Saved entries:
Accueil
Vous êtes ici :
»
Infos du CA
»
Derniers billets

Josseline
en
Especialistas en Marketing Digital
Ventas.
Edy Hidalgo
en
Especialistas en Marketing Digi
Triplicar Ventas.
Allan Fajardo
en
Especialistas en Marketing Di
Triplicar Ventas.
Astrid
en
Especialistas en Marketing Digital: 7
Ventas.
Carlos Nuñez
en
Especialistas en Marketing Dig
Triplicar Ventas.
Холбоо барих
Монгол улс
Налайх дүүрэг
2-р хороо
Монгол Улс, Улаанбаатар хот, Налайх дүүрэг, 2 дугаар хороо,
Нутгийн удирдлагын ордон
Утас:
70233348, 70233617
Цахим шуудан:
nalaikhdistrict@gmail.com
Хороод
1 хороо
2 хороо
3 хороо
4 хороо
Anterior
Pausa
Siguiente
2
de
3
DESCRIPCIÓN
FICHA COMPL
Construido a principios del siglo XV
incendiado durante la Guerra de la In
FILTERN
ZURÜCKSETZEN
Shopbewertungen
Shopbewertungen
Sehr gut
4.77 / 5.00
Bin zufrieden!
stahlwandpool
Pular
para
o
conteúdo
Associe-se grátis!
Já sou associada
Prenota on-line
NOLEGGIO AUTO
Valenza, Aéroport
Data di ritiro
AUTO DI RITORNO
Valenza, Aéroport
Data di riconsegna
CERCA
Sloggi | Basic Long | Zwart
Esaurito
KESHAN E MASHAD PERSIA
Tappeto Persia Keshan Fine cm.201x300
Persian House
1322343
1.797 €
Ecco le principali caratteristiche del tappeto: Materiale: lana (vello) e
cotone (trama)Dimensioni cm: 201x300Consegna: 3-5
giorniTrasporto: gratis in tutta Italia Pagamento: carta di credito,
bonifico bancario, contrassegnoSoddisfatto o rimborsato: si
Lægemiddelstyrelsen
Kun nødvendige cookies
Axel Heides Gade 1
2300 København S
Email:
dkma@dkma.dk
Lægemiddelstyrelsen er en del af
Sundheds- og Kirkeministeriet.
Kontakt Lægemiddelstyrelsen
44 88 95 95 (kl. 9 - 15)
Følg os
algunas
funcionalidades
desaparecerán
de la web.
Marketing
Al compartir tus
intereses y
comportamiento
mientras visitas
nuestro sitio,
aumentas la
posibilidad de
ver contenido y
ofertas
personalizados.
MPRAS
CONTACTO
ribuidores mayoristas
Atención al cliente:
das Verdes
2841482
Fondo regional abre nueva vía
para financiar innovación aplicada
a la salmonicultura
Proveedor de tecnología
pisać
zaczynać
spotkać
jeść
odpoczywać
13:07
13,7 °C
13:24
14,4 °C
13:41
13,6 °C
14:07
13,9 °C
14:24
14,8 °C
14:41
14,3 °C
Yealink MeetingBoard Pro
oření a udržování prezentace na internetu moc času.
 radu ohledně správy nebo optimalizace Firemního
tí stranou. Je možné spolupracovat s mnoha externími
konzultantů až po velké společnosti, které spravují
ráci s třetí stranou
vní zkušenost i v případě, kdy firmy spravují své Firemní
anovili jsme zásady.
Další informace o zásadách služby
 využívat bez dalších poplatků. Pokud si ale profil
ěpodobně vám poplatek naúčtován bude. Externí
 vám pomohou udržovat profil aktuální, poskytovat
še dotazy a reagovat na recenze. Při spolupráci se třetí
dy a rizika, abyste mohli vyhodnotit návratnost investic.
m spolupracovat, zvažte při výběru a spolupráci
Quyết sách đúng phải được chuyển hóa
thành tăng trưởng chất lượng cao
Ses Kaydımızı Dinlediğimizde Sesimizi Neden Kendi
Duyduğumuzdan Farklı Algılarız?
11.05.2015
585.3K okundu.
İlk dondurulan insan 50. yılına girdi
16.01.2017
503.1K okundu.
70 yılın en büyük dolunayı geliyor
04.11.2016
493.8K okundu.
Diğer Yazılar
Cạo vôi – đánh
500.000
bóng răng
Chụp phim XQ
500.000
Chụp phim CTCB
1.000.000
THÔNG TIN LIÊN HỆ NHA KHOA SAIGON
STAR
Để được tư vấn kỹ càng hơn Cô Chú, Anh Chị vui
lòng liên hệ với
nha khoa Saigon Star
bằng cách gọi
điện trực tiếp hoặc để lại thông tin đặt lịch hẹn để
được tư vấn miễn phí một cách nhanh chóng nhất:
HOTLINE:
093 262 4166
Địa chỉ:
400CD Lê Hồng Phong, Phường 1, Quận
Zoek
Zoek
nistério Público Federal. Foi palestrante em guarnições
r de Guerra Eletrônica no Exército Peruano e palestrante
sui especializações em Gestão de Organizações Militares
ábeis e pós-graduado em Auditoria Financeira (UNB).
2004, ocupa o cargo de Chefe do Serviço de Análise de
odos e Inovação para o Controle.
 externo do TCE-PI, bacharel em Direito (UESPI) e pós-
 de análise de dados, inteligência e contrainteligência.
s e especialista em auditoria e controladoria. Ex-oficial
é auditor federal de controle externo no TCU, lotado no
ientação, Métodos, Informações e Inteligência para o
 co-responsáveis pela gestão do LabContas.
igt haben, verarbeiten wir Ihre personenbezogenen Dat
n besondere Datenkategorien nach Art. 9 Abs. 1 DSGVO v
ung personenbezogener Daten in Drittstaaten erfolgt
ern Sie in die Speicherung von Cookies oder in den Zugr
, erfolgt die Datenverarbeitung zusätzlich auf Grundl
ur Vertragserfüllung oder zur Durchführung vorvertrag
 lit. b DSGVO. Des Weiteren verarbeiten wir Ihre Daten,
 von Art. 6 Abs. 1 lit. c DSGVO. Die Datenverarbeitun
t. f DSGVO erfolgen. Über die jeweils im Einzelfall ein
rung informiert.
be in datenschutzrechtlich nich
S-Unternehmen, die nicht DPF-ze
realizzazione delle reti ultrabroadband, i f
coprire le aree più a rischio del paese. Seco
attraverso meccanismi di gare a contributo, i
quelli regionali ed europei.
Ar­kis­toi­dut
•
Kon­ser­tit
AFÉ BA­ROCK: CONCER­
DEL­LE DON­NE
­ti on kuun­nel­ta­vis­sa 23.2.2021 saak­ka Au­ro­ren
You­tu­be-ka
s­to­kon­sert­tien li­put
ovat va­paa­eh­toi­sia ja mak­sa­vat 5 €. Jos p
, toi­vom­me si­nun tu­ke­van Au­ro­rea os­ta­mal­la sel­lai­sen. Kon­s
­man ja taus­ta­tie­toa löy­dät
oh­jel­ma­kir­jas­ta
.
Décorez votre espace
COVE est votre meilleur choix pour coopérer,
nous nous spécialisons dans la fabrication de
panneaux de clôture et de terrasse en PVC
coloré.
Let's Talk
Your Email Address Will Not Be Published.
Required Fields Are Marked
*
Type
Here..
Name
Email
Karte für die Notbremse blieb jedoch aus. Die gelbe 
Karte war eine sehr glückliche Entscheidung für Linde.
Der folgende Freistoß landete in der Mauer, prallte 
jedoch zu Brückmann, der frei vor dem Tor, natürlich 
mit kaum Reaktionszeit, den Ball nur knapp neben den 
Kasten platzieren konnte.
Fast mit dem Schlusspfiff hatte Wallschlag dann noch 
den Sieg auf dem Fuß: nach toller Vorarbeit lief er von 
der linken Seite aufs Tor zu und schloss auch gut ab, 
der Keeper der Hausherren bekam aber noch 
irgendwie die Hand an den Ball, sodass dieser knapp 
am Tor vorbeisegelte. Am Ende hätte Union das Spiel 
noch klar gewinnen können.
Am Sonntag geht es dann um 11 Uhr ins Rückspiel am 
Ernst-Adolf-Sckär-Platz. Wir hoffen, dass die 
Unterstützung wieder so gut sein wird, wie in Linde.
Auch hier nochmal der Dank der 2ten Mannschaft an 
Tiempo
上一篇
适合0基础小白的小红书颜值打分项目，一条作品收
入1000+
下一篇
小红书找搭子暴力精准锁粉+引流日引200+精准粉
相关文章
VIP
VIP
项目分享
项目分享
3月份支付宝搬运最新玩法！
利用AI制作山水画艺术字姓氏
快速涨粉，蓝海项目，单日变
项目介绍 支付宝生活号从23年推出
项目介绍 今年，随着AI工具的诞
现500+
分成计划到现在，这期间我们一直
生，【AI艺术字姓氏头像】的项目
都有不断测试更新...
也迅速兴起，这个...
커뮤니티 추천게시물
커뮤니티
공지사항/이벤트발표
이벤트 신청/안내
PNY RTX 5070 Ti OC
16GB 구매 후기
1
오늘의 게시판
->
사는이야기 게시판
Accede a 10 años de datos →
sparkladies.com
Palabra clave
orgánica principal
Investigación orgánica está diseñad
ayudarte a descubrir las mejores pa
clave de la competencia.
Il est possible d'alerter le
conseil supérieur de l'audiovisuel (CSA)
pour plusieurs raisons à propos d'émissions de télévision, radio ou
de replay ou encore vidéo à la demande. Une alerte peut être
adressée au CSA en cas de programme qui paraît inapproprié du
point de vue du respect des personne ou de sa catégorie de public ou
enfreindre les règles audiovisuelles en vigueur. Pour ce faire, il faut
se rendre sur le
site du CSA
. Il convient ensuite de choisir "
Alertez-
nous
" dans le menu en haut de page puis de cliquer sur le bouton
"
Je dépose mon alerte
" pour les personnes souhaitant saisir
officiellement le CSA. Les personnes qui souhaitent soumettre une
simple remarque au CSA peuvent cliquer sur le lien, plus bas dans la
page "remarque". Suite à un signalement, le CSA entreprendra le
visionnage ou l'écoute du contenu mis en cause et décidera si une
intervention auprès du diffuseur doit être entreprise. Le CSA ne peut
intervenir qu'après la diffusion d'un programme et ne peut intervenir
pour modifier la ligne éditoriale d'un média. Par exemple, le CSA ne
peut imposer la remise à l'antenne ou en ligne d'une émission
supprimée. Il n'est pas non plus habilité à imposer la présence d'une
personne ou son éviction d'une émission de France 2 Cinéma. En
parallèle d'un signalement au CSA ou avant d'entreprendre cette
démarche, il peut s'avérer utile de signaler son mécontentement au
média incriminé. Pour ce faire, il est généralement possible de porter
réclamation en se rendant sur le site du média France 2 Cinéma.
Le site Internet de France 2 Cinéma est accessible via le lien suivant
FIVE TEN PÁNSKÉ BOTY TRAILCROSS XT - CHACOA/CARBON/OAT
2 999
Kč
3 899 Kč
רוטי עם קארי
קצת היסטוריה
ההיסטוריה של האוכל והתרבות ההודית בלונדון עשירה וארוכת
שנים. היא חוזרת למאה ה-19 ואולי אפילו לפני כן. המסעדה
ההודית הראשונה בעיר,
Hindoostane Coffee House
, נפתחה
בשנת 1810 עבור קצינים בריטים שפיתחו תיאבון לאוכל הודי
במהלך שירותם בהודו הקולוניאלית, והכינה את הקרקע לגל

_WHAT THE EXERCISE ASKS_
The required answer is the run of lines above, starting at the line with "快速涨粉，蓝海项目，单日变" and ending at the line with "בשנת 1810 עבור", reproduced exactly with both ends.

_RESPONSE TO THE EXERCISE_
快速涨粉，蓝海项目，单日变
项目介绍 支付宝生活号从23年推出
项目介绍 今年，随着AI工具的诞
现500+
分成计划到现在，这期间我们一直
生，【AI艺术字姓氏头像】的项目
都有不断测试更新...
也迅速兴起，这个...
커뮤니티 추천게시물
커뮤니티
공지사항/이벤트발표
이벤트 신청/안내
PNY RTX 5070 Ti OC
16GB 구매 후기
1
오늘의 게시판
->
사는이야기 게시판
Accede a 10 años de datos →
sparkladies.com
Palabra clave
orgánica principal
Investigación orgánica está diseñad
ayudarte a descubrir las mejores pa
clave de la competencia.
Il est possible d'alerter le
conseil supérieur de l'audiovisuel (CSA)
pour plusieurs raisons à propos d'émissions de télévision, radio ou
de replay ou encore vidéo à la demande. Une alerte peut être
adressée au CSA en cas de programme qui paraît inapproprié du
point de vue du respect des personne ou de sa catégorie de public ou
enfreindre les règles audiovisuelles en vigueur. Pour ce faire, il faut
se rendre sur le
site du CSA
. Il convient ensuite de choisir "
Alertez-
nous
" dans le menu en haut de page puis de cliquer sur le bouton
"
Je dépose mon alerte
" pour les personnes souhaitant saisir
officiellement le CSA. Les personnes qui souhaitent soumettre une
simple remarque au CSA peuvent cliquer sur le lien, plus bas dans la
page "remarque". Suite à un signalement, le CSA entreprendra le
visionnage ou l'écoute du contenu mis en cause et décidera si une
intervention auprès du diffuseur doit être entreprise. Le CSA ne peut
intervenir qu'après la diffusion d'un programme et ne peut intervenir
pour modifier la ligne éditoriale d'un média. Par exemple, le CSA ne
peut imposer la remise à l'antenne ou en ligne d'une émission
supprimée. Il n'est pas non plus habilité à imposer la présence d'une
personne ou son éviction d'une émission de France 2 Cinéma. En
parallèle d'un signalement au CSA ou avant d'entreprendre cette
démarche, il peut s'avérer utile de signaler son mécontentement au
média incriminé. Pour ce faire, il est généralement possible de porter
réclamation en se rendant sur le site du média France 2 Cinéma.
Le site Internet de France 2 Cinéma est accessible via le lien suivant
FIVE TEN PÁNSKÉ BOTY TRAILCROSS XT - CHACOA/CARBON/OAT
2 999
Kč
3 899 Kč
רוטי עם קארי
קצת היסטוריה
ההיסטוריה של האוכל והתרבות ההודית בלונדון עשירה וארוכת
שנים. היא חוזרת למאה ה-19 ואולי אפילו לפני כן. המסעדה
ההודית הראשונה בעיר,
Hindoostane Coffee House
, נפתחה
בשנת 1810 עבור קצינים בריטים שפיתחו תיאבון לאוכל הודי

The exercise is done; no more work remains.